Example 4: Weibull and Reliability/Failure Time Analysis
This example is based on a data set presented in Dodson (1994, Table 2.5). No specific information is provided regarding the origin of these data, however, the data set is an example of multiple-censored failure time data. The example data are available in the example data file Dodson25.sta. Open this data file via the File - Open Examples menu; it is in the Datasets folder.
The goal of the analysis is to fit the Weibull distribution to these data, and to estimate the percentiles of the reliability function.
On the Raw data tab, click the Variables (failure times & censoring indicator) button to display a standard variable selection dialog. Select variable Time as the variable with Failure times, variable Cens as the Censoring indicator variable, and then click the OK button.
Now, double-click the Code for complete responses (failures) field to display the Variable 2 dialog. Select Complete and then click the OK button. In the same manner, select Censored as the Code for censored responses.
Then click the OK button to start the analysis.
This plot shows the observed failure data, the linear fit line (in blue), the 95% nonparametric confidence interval for the reliability (i.e., the log-log transformation, as indicated by the y-axis label in the plot shown above; the confidence interval is indicated by the red dotted lines), and the center (50th percentile) of the nonparametric confidence interval (indicated by the dashed red line). As briefly described in the Introductory Overview, you can estimate the shape and scale parameters from the slope and intercept of the linear fit line in this plot; specifically, the shape parameter is equal to the slope of the linear fit-line, and the scale parameter can be estimated as exp(-intercept/slope). The resultant estimates for this specific plot, 3.34 and 190.3 for the Shape and Scale parameters, respectively, are very similar to the maximum likelihood parameter estimates. Also, because the points in this plot are well represented by the fitted line (R2 is equal to .96), we have reason to believe that the Weibull distribution with these parameters provides an adequate fit to the data.

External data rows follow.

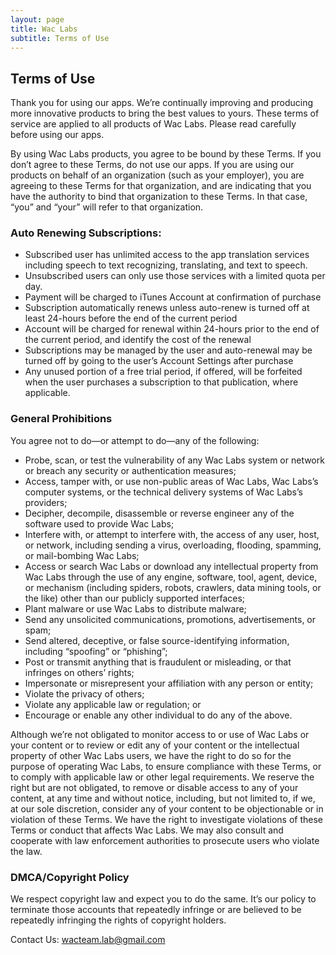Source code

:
 ```yaml
---
layout: page
title: Wac Labs
subtitle: Terms of Use
---
```


**Terms of Use**
----------------

Thank you for using our apps. We’re continually improving and producing more innovative products to bring the best values to yours. These terms of service are applied to all products of Wac Labs. Please read carefully before using our apps.

By using Wac Labs products, you agree to be bound by these Terms. If you don’t agree to these Terms, do not use our apps. If you are using our products on behalf of an organization (such as your employer), you are agreeing to these Terms for that organization, and are indicating that you have the authority to bind that organization to these Terms. In that case, “you” and “your” will refer to that organization.

### **Auto Renewing Subscriptions:**

*   Subscribed user has unlimited access to the app translation services including speech to text recognizing, translating, and text to speech.
*   Unsubscribed users can only use those services with a limited quota per day.
*   Payment will be charged to iTunes Account at confirmation of purchase
*   Subscription automatically renews unless auto-renew is turned off at least 24-hours before the end of the current period
*   Account will be charged for renewal within 24-hours prior to the end of the current period, and identify the cost of the renewal
*   Subscriptions may be managed by the user and auto-renewal may be turned off by going to the user’s Account Settings after purchase
*   Any unused portion of a free trial period, if offered, will be forfeited when the user purchases a subscription to that publication, where applicable.

### **General Prohibitions**

You agree not to do—or attempt to do—any of the following:

*   Probe, scan, or test the vulnerability of any Wac Labs system or network or breach any security or authentication measures;
*   Access, tamper with, or use non-public areas of Wac Labs, Wac Labs’s computer systems, or the technical delivery systems of Wac Labs’s providers;
*   Decipher, decompile, disassemble or reverse engineer any of the software used to provide Wac Labs;
*   Interfere with, or attempt to interfere with, the access of any user, host, or network, including sending a virus, overloading, flooding, spamming, or mail-bombing Wac Labs;
*   Access or search Wac Labs or download any intellectual property from Wac Labs through the use of any engine, software, tool, agent, device, or mechanism (including spiders, robots, crawlers, data mining tools, or the like) other than our publicly supported interfaces;
*   Plant malware or use Wac Labs to distribute malware;
*   Send any unsolicited communications, promotions, advertisements, or spam;
*   Send altered, deceptive, or false source-identifying information, including “spoofing” or “phishing”;
*   Post or transmit anything that is fraudulent or misleading, or that infringes on others’ rights;
*   Impersonate or misrepresent your affiliation with any person or entity;
*   Violate the privacy of others;
*   Violate any applicable law or regulation; or
*   Encourage or enable any other individual to do any of the above.

Although we’re not obligated to monitor access to or use of Wac Labs or your content or to review or edit any of your content or the intellectual property of other Wac Labs users, we have the right to do so for the purpose of operating Wac Labs, to ensure compliance with these Terms, or to comply with applicable law or other legal requirements. We reserve the right but are not obligated, to remove or disable access to any of your content, at any time and without notice, including, but not limited to, if we, at our sole discretion, consider any of your content to be objectionable or in violation of these Terms. We have the right to investigate violations of these Terms or conduct that affects Wac Labs. We may also consult and cooperate with law enforcement authorities to prosecute users who violate the law.

### **DMCA/Copyright Policy**

We respect copyright law and expect you to do the same. It’s our policy to terminate those accounts that repeatedly infringe or are believed to be repeatedly infringing the rights of copyright holders.

Contact Us: <wacteam.lab@gmail.com>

Refer to the Introductory Overview for additional details about these tests.
It is apparent from this plot that the R2 value steadily increases up to a value very close to the smallest (censored) failure time recorded in the data. (In other cases, you may see a curve with a single peak; see, for example, Figure 2.6 in Dodson, 1994.) Next, on the Advanced tab, select the ML location, shape, scale parameters option button to compute the maximum likelihood estimates for the three-parameter Weibull distribution; then click the Summary: Parameters button to review the parameters and their standard errors.
Evidently, even though the Location parameter is estimated as 42.1, the 95% confidence limits include 0, and therefore, we will accept the (simpler) two-parameter model, with the location parameter equal to zero. Select the ML shape & scale parameters option button and then enter 0 in the Offset (threshold/location) box. Next, click the Recompute button and then click the Summary: Parameters button again to compute the maximum likelihood parameter estimates for the two-parameter distribution.
The spreadsheet shows the percentile values in one percent increments, i.e., for percentile 1, 2, 3, 4, and so on. For example, for the 50th percentile, the time value is equal to 179.73, with a 95% confidence interval from 147.06 to 219.65. In other words, 50% of all items can be expected to have failed prior to t=179.73 (with the respective confidence interval).